Extracted page text data:

::::::

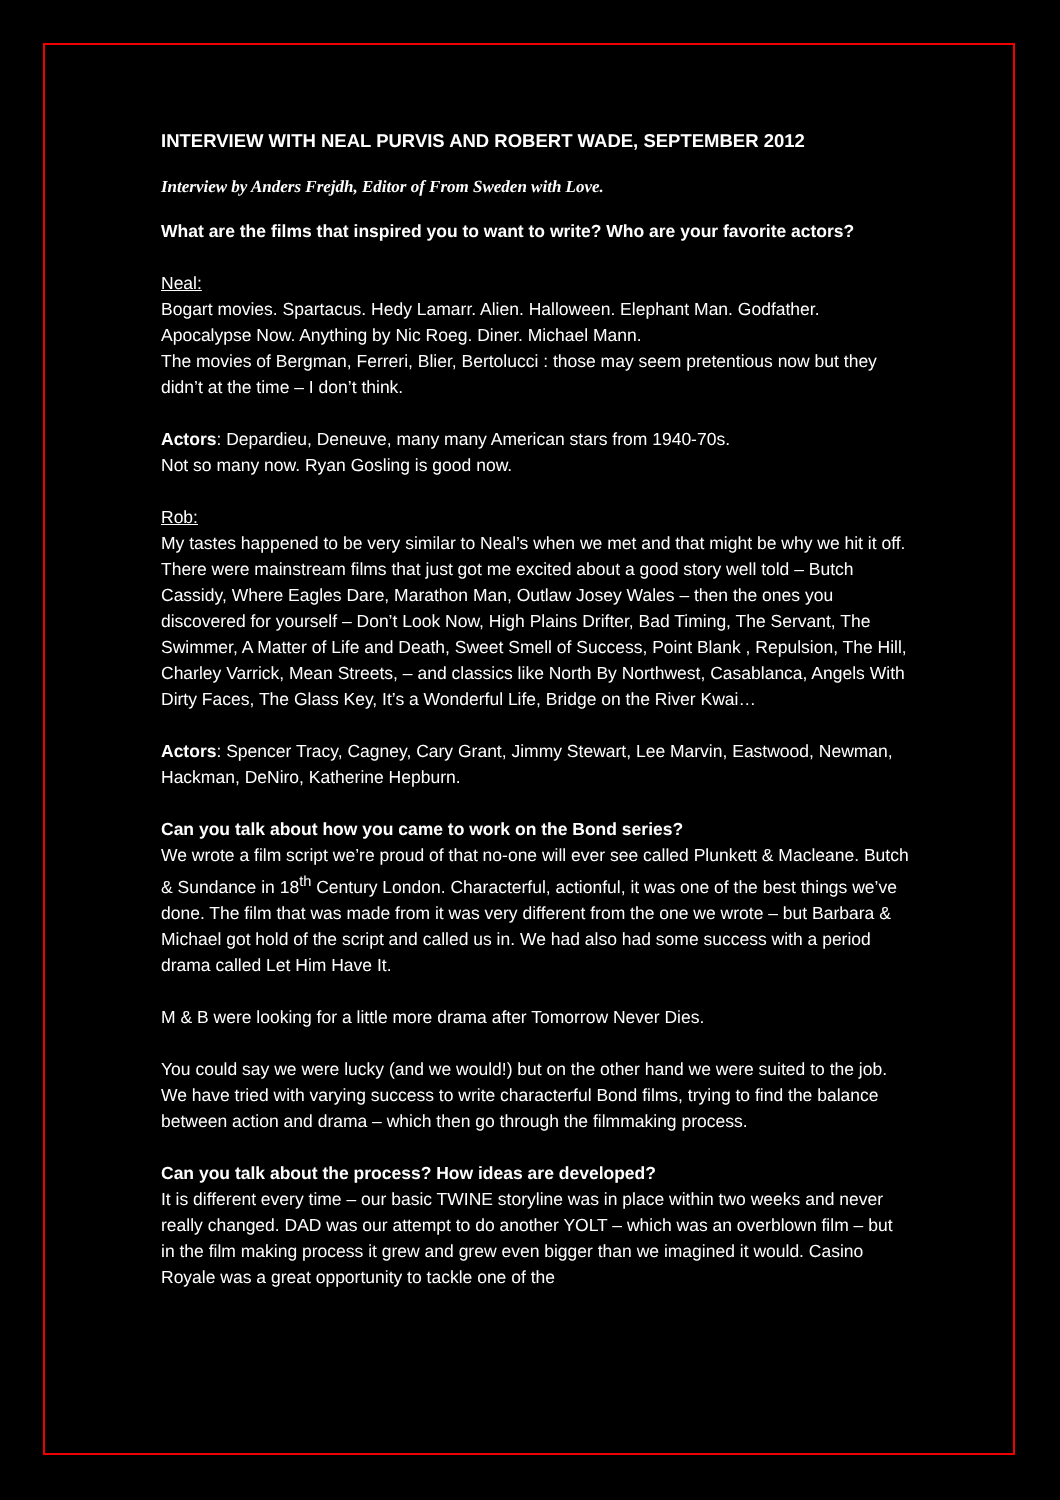INTERVIEW WITH NEAL PURVIS AND ROBERT WADE, SEPTEMBER 2012
Interview by Anders Frejdh, Editor of From Sweden with Love.
What are the films that inspired you to want to write? Who are your favorite actors?
Neal:
Bogart movies. Spartacus. Hedy Lamarr. Alien. Halloween. Elephant Man. Godfather. Apocalypse Now. Anything by Nic Roeg. Diner. Michael Mann.
The movies of Bergman, Ferreri, Blier, Bertolucci : those may seem pretentious now but they didn’t at the time – I don’t think.
Actors: Depardieu, Deneuve, many many American stars from 1940-70s.
Not so many now. Ryan Gosling is good now.
Rob:
My tastes happened to be very similar to Neal’s when we met and that might be why we hit it off. There were mainstream films that just got me excited about a good story well told – Butch Cassidy, Where Eagles Dare, Marathon Man, Outlaw Josey Wales – then the ones you discovered for yourself – Don’t Look Now, High Plains Drifter, Bad Timing, The Servant, The Swimmer, A Matter of Life and Death, Sweet Smell of Success, Point Blank , Repulsion, The Hill, Charley Varrick, Mean Streets, – and classics like North By Northwest, Casablanca, Angels With Dirty Faces, The Glass Key, It’s a Wonderful Life, Bridge on the River Kwai…
Actors: Spencer Tracy, Cagney, Cary Grant, Jimmy Stewart, Lee Marvin, Eastwood, Newman, Hackman, DeNiro, Katherine Hepburn.
Can you talk about how you came to work on the Bond series?
We wrote a film script we’re proud of that no-one will ever see called Plunkett & Macleane. Butch & Sundance in 18<sup>th</sup> Century London. Characterful, actionful, it was one of the best things we’ve done. The film that was made from it was very different from the one we wrote – but Barbara & Michael got hold of the script and called us in. We had also had some success with a period drama called Let Him Have It.
M & B were looking for a little more drama after Tomorrow Never Dies.
You could say we were lucky (and we would!) but on the other hand we were suited to the job. We have tried with varying success to write characterful Bond films, trying to find the balance between action and drama – which then go through the filmmaking process.
Can you talk about the process? How ideas are developed?
It is different every time – our basic TWINE storyline was in place within two weeks and never really changed. DAD was our attempt to do another YOLT – which was an overblown film – but in the film making process it grew and grew even bigger than we imagined it would. Casino Royale was a great opportunity to tackle one of the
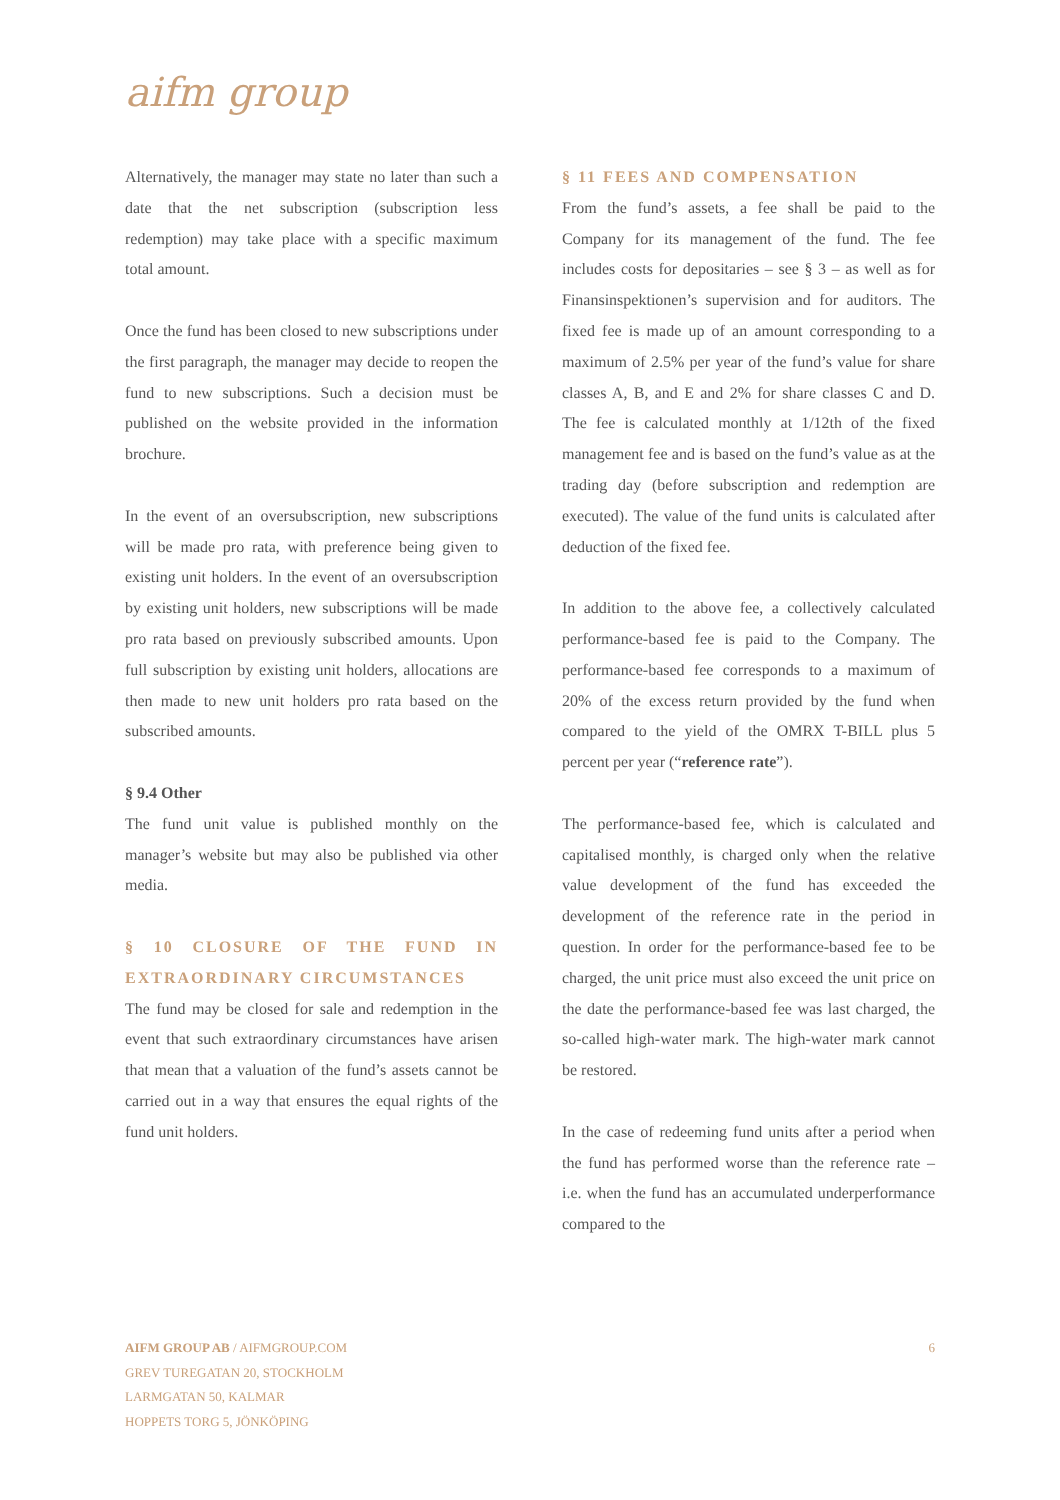aifm group
Alternatively, the manager may state no later than such a date that the net subscription (subscription less redemption) may take place with a specific maximum total amount.
Once the fund has been closed to new subscriptions under the first paragraph, the manager may decide to reopen the fund to new subscriptions. Such a decision must be published on the website provided in the information brochure.
In the event of an oversubscription, new subscriptions will be made pro rata, with preference being given to existing unit holders. In the event of an oversubscription by existing unit holders, new subscriptions will be made pro rata based on previously subscribed amounts. Upon full subscription by existing unit holders, allocations are then made to new unit holders pro rata based on the subscribed amounts.
§ 9.4 Other
The fund unit value is published monthly on the manager’s website but may also be published via other media.
§ 10 CLOSURE OF THE FUND IN EXTRAORDINARY CIRCUMSTANCES
The fund may be closed for sale and redemption in the event that such extraordinary circumstances have arisen that mean that a valuation of the fund’s assets cannot be carried out in a way that ensures the equal rights of the fund unit holders.
§ 11 FEES AND COMPENSATION
From the fund’s assets, a fee shall be paid to the Company for its management of the fund. The fee includes costs for depositaries – see § 3 – as well as for Finansinspektionen’s supervision and for auditors. The fixed fee is made up of an amount corresponding to a maximum of 2.5% per year of the fund’s value for share classes A, B, and E and 2% for share classes C and D. The fee is calculated monthly at 1/12th of the fixed management fee and is based on the fund’s value as at the trading day (before subscription and redemption are executed). The value of the fund units is calculated after deduction of the fixed fee.
In addition to the above fee, a collectively calculated performance-based fee is paid to the Company. The performance-based fee corresponds to a maximum of 20% of the excess return provided by the fund when compared to the yield of the OMRX T-BILL plus 5 percent per year (“reference rate”).
The performance-based fee, which is calculated and capitalised monthly, is charged only when the relative value development of the fund has exceeded the development of the reference rate in the period in question. In order for the performance-based fee to be charged, the unit price must also exceed the unit price on the date the performance-based fee was last charged, the so-called high-water mark. The high-water mark cannot be restored.
In the case of redeeming fund units after a period when the fund has performed worse than the reference rate – i.e. when the fund has an accumulated underperformance compared to the
AIFM GROUP AB / AIFMGROUP.COM
GREV TUREGATAN 20, STOCKHOLM
LARMGATAN 50, KALMAR
HOPPETS TORG 5, JÖNKÖPING
6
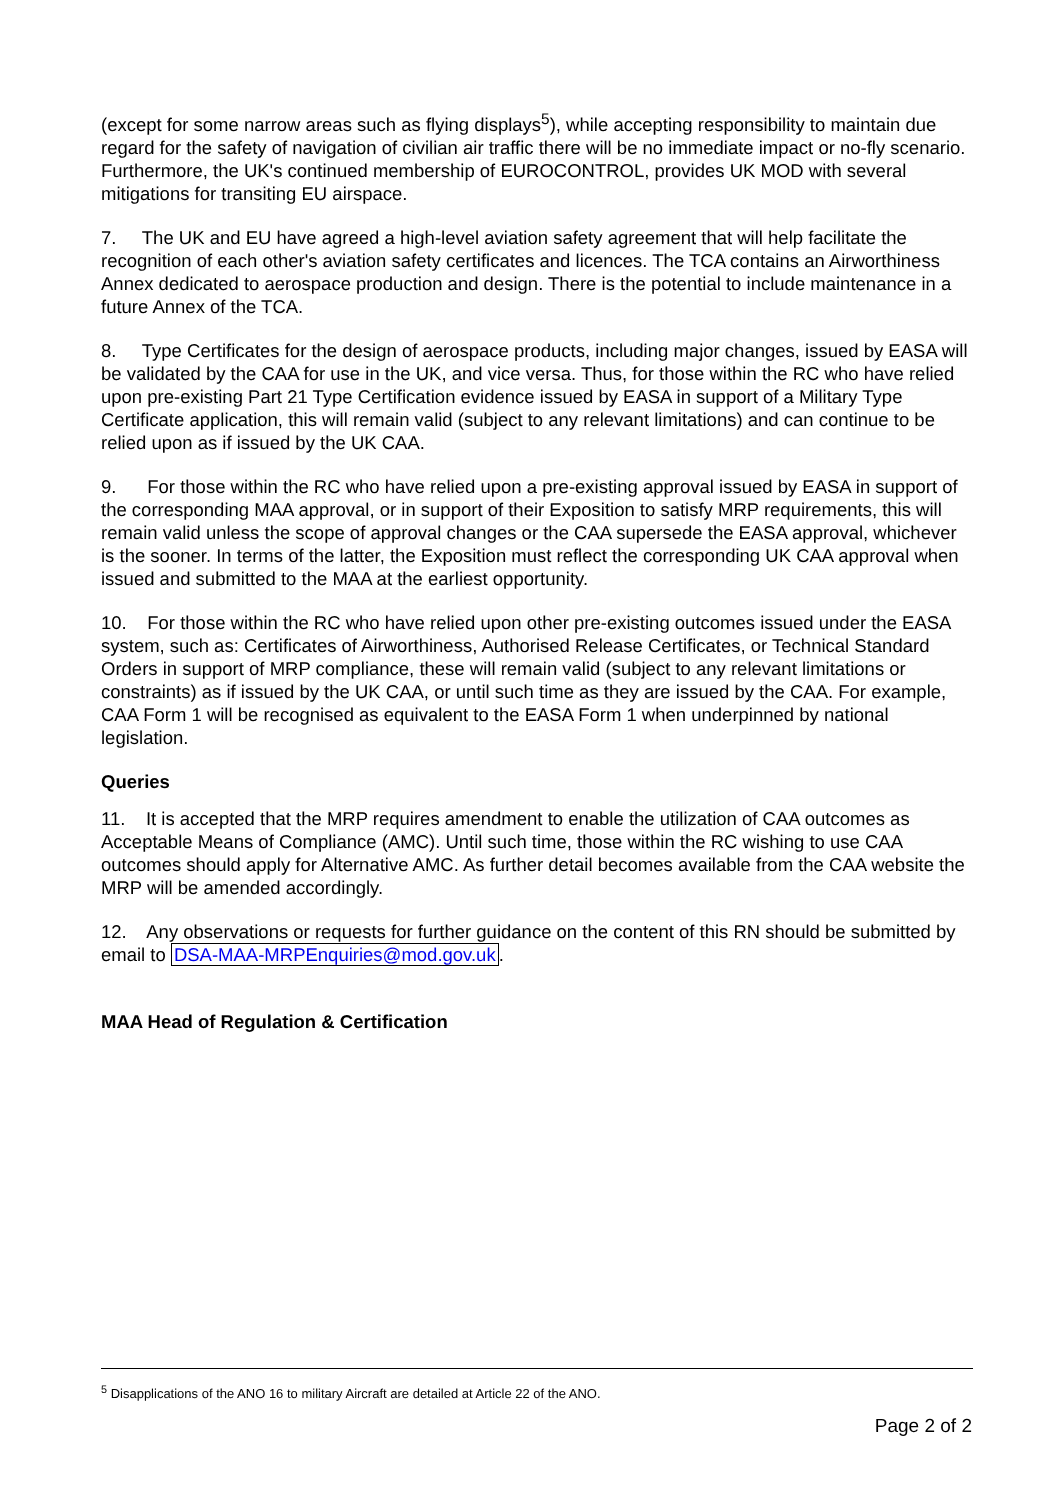(except for some narrow areas such as flying displays<sup>5</sup>), while accepting responsibility to maintain due regard for the safety of navigation of civilian air traffic there will be no immediate impact or no-fly scenario. Furthermore, the UK's continued membership of EUROCONTROL, provides UK MOD with several mitigations for transiting EU airspace.
7. The UK and EU have agreed a high-level aviation safety agreement that will help facilitate the recognition of each other's aviation safety certificates and licences. The TCA contains an Airworthiness Annex dedicated to aerospace production and design. There is the potential to include maintenance in a future Annex of the TCA.
8. Type Certificates for the design of aerospace products, including major changes, issued by EASA will be validated by the CAA for use in the UK, and vice versa. Thus, for those within the RC who have relied upon pre-existing Part 21 Type Certification evidence issued by EASA in support of a Military Type Certificate application, this will remain valid (subject to any relevant limitations) and can continue to be relied upon as if issued by the UK CAA.
9. For those within the RC who have relied upon a pre-existing approval issued by EASA in support of the corresponding MAA approval, or in support of their Exposition to satisfy MRP requirements, this will remain valid unless the scope of approval changes or the CAA supersede the EASA approval, whichever is the sooner. In terms of the latter, the Exposition must reflect the corresponding UK CAA approval when issued and submitted to the MAA at the earliest opportunity.
10. For those within the RC who have relied upon other pre-existing outcomes issued under the EASA system, such as: Certificates of Airworthiness, Authorised Release Certificates, or Technical Standard Orders in support of MRP compliance, these will remain valid (subject to any relevant limitations or constraints) as if issued by the UK CAA, or until such time as they are issued by the CAA. For example, CAA Form 1 will be recognised as equivalent to the EASA Form 1 when underpinned by national legislation.
Queries
11. It is accepted that the MRP requires amendment to enable the utilization of CAA outcomes as Acceptable Means of Compliance (AMC). Until such time, those within the RC wishing to use CAA outcomes should apply for Alternative AMC. As further detail becomes available from the CAA website the MRP will be amended accordingly.
12. Any observations or requests for further guidance on the content of this RN should be submitted by email to DSA-MAA-MRPEnquiries@mod.gov.uk.
MAA Head of Regulation & Certification
<sup>5</sup> Disapplications of the ANO 16 to military Aircraft are detailed at Article 22 of the ANO.
Page 2 of 2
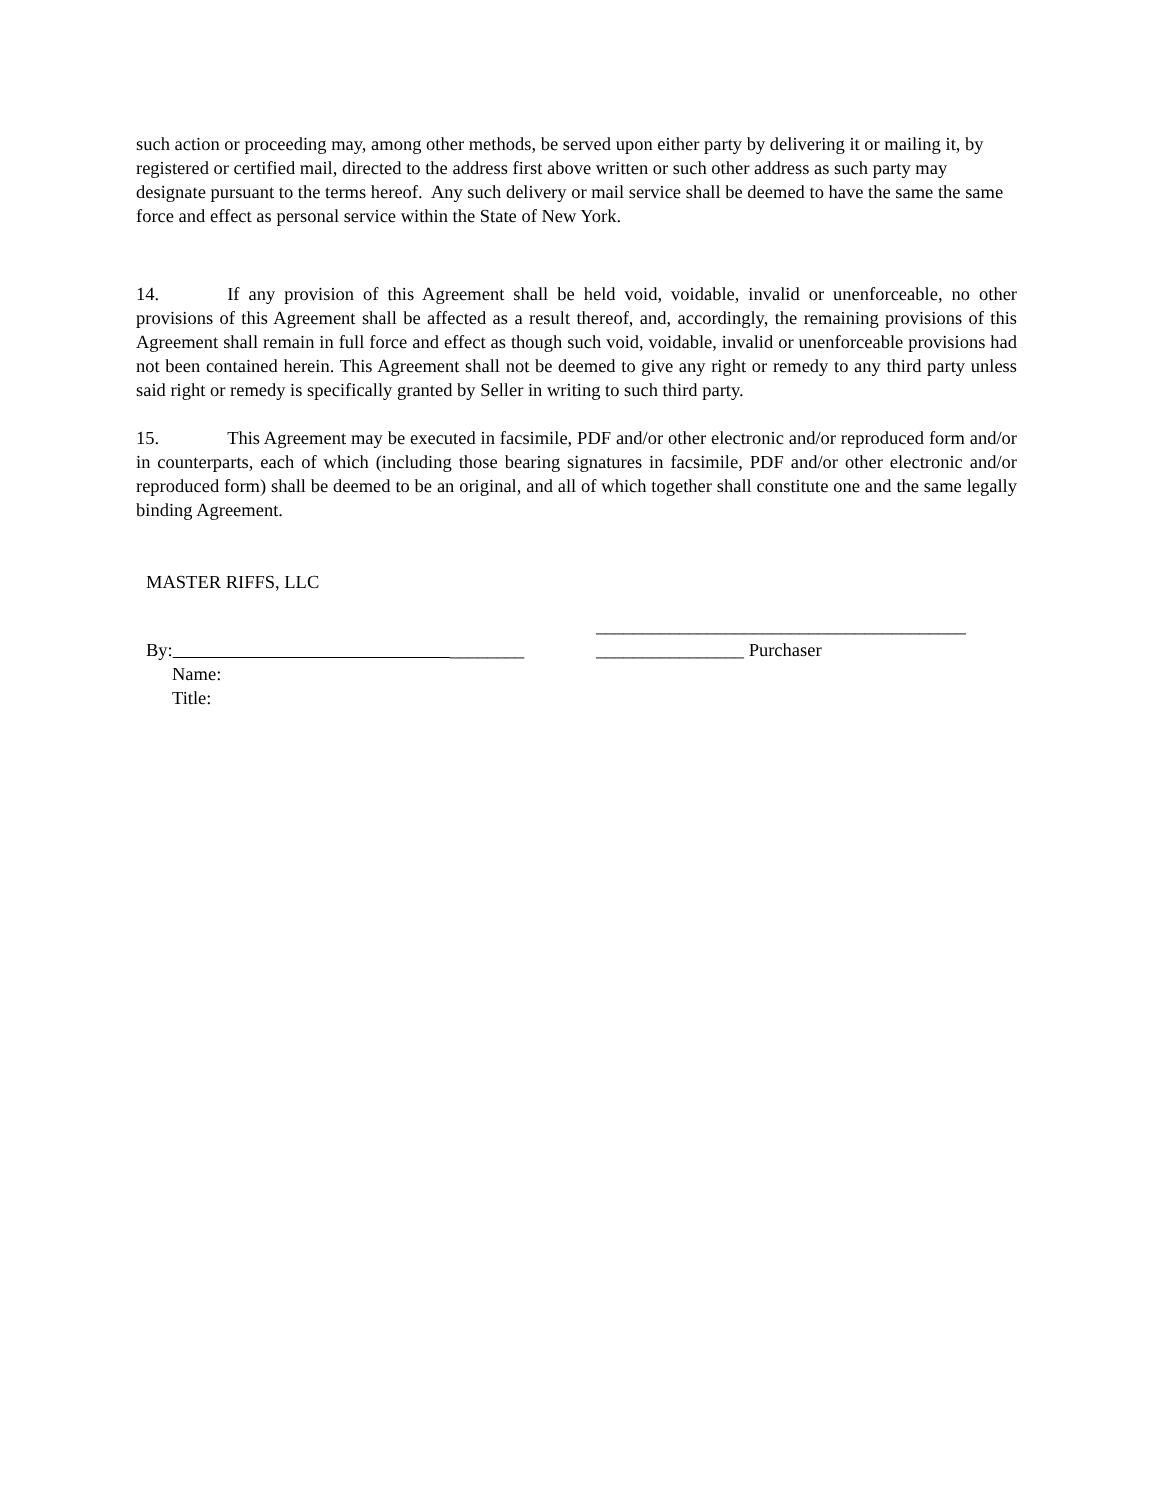such action or proceeding may, among other methods, be served upon either party by delivering it or mailing it, by registered or certified mail, directed to the address first above written or such other address as such party may designate pursuant to the terms hereof. Any such delivery or mail service shall be deemed to have the same the same force and effect as personal service within the State of New York.
14. If any provision of this Agreement shall be held void, voidable, invalid or unenforceable, no other provisions of this Agreement shall be affected as a result thereof, and, accordingly, the remaining provisions of this Agreement shall remain in full force and effect as though such void, voidable, invalid or unenforceable provisions had not been contained herein. This Agreement shall not be deemed to give any right or remedy to any third party unless said right or remedy is specifically granted by Seller in writing to such third party.
15. This Agreement may be executed in facsimile, PDF and/or other electronic and/or reproduced form and/or in counterparts, each of which (including those bearing signatures in facsimile, PDF and/or other electronic and/or reproduced form) shall be deemed to be an original, and all of which together shall constitute one and the same legally binding Agreement.
MASTER RIFFS, LLC
By: ________
Name:
Title:
________________________________________
________________ Purchaser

::::::

--- EXERCISE ---
For this task, write out exactly the lines of the entries above, starting at the line with "FEES AND COMPENSATION" and ending at the line with "From the fund’s", both included, and no others.

--- ANSWER TO THIS EXERCISE ---
§ 11 FEES AND COMPENSATION
From the fund’s assets, a fee shall be paid to the Company for its management of the fund. The fee includes costs for depositaries – see § 3 – as well as for Finansinspektionen’s supervision and for auditors. The fixed fee is made up of an amount corresponding to a maximum of 2.5% per year of the fund’s value for share classes A, B, and E and 2% for share classes C and D. The fee is calculated monthly at 1/12th of the fixed management fee and is based on the fund’s value as at the trading day (before subscription and redemption are executed). The value of the fund units is calculated after deduction of the fixed fee.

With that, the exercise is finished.